Trim Healthy Mama-Friendly (THM) (www.trimhealthymama.com): This is an S baking mix as it is written due to the heavy almond flour amount. However, it could easily be made into a Fuel Pull or an E mix by reducing the amount of almond flour. For the FP, you would reduce the amount of almond flour and replace it with oat fiber. For the E mix, you would reduce the amount of almond flour and replace it with oat flour or sprouted wheat flour. Easy peasy! Also, like the suggestions above for the Family-Friendly folks, you could make it as it is listed and then use half and half—half Basic Low Carb Flour Mix and half oat fiber for FP OR half Basic Low Carb Flour Mix and half oat flour or sprouted wheat for E mix. (I do not do much FP or E baking, but I would make this mix as is and then combine it with Sprouted Flour Mix anytime you want to make an E baked good. Easy peasy!)

 

Sugar Free (SF): Sugar-free!

 

Gluten Free (GF): This can definitely be gluten-free if you do not add the gluten and you are sure your oat fiber is completely gluten free.
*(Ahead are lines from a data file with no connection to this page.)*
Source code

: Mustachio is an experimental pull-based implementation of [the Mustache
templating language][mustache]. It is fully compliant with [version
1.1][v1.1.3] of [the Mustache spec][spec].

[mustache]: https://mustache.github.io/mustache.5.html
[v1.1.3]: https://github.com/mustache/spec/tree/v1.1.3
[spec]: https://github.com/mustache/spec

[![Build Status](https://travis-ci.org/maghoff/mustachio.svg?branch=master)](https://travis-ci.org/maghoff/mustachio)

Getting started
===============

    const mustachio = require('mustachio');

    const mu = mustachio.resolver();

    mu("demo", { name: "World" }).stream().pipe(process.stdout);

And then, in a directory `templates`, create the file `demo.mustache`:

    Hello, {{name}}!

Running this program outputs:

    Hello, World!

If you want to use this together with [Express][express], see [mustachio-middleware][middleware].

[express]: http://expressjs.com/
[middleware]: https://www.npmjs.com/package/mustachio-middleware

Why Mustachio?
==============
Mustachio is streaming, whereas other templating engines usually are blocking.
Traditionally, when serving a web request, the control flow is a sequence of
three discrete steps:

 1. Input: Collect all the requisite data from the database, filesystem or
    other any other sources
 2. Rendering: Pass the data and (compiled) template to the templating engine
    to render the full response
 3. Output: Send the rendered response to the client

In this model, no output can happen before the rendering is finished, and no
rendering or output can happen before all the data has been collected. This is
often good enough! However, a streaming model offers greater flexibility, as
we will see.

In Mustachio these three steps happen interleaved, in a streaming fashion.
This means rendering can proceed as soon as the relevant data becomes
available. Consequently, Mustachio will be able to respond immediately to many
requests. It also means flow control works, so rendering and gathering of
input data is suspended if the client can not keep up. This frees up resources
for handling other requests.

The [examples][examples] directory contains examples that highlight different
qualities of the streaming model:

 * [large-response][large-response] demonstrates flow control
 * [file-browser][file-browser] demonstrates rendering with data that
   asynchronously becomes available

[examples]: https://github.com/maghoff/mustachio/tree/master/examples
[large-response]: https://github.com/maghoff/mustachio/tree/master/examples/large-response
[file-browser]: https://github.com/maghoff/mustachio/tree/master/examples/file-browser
Again, just like the Family-Friendly and the THM E mix options given above, if you are not after low carb but simply after healthier and gluten-free baking options, you may omit the lower carb flours (oat fiber, golden flax, etc.) and use part oat flour or part gluten-free flour. (Bob’s Red Mill Gluten-Free Flour is the lowest carb gluten-free flour I have found—by many carbs in some cases!) Also, you can do the option of making it as is and using half Basic Low Carb Flour Mix and half gluten-free flour for a healthier alternative to just gluten-free flour (which is often made with corn starch, rice flour, and other “white” flours).